SM: Do you feel like you’re life has been one led free?
PY: Yeah. I see a whole lot of things going on in America. I see the way certain people come from other countries and they give them the rights to stay. I see some people come from other islands they’re denied of their rights. I see all kinda shit.
Young admits he’s no angel. He spent three-years in prison for breaking and entering. However, the same way the angels represent hope in his art, it was art that gave him hope. As a 7 or 8 year-old boy, he remembers watching his Uncle Irving paint but it wasn’t until prison that he started painting. “My uncle was a painter. He didn’t tell me nothing about it. I just watched him paint. I was a young boy. I couldn’t catch on to what he was doing. But when I was in the penitentiary I taught myself to paint. I just wanted to paint and express my feelings.”
And it was not long after repaying his debt to society that he started hanging his paintings on the outside wall of an abandoned building in Goodbread Alley, a stretch of 14th Avenue in Overtown named for a bakery. Young’s work has journeyed from that alley, where collectors and the media found it, to galleries and museums throughout South Florida and the rest of the country.
“I got the idea from the wall of respect in Chicago, ”Young recalls about the project. “I just wanted to express my feelings.” He did and still does, but he has also studied other masters along the way, whose work has helped guide Young’s.

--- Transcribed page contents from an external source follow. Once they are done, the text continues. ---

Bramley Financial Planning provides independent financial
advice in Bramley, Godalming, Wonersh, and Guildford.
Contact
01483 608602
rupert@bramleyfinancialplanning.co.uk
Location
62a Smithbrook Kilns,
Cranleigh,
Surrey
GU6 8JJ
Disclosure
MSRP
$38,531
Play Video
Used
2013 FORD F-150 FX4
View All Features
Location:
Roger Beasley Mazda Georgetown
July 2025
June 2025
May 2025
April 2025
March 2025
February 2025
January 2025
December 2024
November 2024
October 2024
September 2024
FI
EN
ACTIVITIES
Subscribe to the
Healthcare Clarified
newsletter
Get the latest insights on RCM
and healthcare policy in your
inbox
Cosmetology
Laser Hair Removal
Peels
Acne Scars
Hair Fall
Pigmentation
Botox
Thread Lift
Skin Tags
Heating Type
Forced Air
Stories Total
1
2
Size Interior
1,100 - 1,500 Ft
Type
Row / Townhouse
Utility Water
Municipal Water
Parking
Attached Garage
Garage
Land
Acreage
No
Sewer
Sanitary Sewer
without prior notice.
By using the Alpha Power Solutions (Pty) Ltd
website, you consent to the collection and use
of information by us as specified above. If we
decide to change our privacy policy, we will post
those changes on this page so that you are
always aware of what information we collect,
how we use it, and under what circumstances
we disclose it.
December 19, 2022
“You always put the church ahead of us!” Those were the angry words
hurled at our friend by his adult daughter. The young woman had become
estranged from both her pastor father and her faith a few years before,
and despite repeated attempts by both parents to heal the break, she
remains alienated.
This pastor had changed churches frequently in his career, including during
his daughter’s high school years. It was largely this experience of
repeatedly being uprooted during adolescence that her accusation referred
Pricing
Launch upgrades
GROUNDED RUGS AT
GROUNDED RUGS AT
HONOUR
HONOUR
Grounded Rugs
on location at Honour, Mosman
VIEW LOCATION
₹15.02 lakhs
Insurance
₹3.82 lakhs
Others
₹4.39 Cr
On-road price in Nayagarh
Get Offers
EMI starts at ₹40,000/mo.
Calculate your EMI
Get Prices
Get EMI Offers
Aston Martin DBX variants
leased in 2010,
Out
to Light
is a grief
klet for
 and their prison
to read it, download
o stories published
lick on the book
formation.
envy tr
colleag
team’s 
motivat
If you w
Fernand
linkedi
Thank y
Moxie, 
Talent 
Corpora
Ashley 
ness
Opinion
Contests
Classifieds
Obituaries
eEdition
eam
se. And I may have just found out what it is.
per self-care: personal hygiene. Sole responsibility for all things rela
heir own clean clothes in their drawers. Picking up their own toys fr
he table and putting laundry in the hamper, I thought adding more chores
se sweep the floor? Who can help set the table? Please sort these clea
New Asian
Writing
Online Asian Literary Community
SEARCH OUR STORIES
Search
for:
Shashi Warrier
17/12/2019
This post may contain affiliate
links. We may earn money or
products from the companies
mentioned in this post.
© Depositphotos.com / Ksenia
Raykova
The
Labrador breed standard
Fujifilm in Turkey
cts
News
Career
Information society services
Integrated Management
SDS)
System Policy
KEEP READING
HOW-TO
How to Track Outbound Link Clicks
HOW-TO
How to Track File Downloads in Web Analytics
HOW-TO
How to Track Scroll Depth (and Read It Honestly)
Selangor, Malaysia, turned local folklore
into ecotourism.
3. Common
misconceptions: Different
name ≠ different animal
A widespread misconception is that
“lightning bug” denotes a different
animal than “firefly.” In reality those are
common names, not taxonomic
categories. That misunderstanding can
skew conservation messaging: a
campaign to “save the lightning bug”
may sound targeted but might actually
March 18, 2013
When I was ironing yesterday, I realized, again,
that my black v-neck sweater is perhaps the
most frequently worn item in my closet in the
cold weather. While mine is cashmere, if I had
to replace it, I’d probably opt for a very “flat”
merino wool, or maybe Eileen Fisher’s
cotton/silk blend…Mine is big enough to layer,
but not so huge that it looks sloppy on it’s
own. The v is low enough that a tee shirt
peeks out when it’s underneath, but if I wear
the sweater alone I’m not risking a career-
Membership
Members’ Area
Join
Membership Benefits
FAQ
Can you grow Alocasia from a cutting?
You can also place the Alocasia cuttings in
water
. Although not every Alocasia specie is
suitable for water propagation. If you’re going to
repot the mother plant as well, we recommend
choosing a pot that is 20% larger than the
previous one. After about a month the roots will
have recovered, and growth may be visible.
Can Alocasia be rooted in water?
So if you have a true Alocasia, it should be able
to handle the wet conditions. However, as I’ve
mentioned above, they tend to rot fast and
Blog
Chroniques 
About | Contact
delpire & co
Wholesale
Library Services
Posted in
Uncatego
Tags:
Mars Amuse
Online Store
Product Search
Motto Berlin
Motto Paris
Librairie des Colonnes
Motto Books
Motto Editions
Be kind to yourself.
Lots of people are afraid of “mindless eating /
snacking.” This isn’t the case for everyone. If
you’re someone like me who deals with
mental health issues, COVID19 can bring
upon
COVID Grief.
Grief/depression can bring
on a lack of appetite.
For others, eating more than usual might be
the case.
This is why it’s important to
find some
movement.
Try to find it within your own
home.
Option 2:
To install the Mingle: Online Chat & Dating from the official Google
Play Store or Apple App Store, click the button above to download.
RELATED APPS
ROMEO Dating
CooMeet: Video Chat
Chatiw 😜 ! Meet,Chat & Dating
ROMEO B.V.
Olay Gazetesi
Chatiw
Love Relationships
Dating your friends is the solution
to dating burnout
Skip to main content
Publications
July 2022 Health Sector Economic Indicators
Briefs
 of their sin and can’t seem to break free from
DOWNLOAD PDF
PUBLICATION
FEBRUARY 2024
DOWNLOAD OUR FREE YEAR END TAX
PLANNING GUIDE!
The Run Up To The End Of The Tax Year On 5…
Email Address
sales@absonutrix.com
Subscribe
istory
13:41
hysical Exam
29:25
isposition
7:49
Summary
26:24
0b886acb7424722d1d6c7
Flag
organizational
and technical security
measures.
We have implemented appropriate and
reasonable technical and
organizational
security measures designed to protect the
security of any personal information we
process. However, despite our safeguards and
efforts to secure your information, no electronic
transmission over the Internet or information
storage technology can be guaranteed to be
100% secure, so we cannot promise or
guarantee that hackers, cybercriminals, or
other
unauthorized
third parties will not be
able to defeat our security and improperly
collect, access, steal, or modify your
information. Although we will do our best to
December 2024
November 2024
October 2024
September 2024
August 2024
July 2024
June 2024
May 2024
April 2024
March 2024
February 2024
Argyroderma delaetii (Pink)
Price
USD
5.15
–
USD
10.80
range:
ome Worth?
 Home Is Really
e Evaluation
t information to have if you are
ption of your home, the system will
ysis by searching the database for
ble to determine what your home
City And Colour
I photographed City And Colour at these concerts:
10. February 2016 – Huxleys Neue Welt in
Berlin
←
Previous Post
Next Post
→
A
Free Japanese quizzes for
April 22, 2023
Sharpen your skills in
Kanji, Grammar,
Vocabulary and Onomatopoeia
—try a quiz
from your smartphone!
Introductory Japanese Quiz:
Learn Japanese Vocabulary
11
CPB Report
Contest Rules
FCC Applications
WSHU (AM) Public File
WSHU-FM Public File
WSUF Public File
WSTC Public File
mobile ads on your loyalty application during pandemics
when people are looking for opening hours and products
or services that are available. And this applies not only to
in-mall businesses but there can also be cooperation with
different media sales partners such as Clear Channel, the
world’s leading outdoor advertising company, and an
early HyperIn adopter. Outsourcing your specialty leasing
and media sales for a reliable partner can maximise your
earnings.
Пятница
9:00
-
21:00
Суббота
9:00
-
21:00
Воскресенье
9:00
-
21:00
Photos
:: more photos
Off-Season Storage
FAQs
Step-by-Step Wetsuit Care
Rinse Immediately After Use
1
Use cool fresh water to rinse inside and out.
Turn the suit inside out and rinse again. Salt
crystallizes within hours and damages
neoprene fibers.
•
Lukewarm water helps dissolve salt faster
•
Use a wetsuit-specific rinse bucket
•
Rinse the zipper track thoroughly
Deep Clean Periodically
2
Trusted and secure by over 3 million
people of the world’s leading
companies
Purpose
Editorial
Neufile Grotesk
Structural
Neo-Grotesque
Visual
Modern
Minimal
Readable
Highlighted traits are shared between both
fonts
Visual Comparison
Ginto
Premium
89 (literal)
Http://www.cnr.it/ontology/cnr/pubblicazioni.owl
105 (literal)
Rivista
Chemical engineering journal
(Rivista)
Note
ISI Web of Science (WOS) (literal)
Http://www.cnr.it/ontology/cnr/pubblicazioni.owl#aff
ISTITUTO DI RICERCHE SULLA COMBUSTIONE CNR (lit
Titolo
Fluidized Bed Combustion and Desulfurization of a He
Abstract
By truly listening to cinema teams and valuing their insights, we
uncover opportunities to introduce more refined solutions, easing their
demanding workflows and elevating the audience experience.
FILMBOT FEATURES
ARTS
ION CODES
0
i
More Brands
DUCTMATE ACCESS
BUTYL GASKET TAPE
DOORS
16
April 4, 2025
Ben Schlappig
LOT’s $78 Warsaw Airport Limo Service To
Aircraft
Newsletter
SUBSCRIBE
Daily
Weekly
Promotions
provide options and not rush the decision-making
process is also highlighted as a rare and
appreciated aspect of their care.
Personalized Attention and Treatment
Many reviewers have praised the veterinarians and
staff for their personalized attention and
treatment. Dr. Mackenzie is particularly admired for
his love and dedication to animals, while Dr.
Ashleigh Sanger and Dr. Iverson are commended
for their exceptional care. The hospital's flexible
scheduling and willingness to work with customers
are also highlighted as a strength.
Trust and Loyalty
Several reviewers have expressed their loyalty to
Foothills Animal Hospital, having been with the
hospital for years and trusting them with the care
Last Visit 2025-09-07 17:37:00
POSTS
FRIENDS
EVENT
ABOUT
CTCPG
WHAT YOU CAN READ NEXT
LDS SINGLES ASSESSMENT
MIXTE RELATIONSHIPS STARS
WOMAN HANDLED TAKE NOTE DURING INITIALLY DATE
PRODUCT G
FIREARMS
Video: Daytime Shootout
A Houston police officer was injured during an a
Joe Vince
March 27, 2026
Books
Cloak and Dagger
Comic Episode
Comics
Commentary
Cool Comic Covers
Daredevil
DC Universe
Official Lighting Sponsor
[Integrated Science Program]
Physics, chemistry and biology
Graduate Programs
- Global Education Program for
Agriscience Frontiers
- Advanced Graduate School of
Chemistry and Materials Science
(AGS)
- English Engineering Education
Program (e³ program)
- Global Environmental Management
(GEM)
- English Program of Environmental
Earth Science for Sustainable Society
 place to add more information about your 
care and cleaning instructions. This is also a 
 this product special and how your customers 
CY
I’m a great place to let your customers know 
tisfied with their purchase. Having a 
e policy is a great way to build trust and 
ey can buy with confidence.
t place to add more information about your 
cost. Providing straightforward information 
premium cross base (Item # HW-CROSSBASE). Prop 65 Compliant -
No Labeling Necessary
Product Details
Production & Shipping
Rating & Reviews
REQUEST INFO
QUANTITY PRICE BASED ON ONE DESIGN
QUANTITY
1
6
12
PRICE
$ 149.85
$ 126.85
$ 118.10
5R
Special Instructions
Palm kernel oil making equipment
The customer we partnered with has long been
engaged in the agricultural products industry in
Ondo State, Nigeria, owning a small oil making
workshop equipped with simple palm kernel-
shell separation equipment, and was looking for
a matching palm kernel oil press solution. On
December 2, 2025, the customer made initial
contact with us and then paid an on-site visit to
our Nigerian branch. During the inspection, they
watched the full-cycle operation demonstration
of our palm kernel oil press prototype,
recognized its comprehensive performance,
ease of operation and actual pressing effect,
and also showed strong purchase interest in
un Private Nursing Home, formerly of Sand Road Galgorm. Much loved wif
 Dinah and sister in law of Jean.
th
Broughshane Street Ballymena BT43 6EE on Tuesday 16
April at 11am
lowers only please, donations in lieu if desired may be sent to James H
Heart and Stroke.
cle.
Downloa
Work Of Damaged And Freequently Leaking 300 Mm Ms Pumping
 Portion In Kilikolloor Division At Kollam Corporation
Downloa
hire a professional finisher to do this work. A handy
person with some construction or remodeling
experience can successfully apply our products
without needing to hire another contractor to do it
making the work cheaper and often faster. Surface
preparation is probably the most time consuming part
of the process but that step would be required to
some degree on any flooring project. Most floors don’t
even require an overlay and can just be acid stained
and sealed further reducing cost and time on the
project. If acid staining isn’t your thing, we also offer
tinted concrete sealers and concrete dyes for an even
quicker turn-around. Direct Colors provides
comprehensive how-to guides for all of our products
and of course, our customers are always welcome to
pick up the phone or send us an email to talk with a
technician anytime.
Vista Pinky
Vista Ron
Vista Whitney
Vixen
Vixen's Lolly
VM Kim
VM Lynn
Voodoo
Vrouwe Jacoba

While the details of Young’s life tend to build much of the mystic around the artist and even a documentary released last year, Purvis of Overtown, Marvin Holloway, a collector who has collected art by African American artists since the late 1960s, including Young’s work, contends that rarely is Young’s artistic ability regarded with the same amazement. “They leave out the work, ”Holloway says. “People focus on Purvis the individual. Even the so-called professionals don’t spend a lot of time talking about the work’s aesthetics and the compelling character of the work or his technique. What people do, because they don’t know what to do with his work, is they call him an outsider. And that doesn’t make sense because he’s in the Smithsonian, the Bass, Miami Art Museum. At museum after museum across the country you’ll find Purvis Young. He’s in the institutions where insiders are legitimized and art history defined. The begging questions, as prolific as he is, where will he go from there?”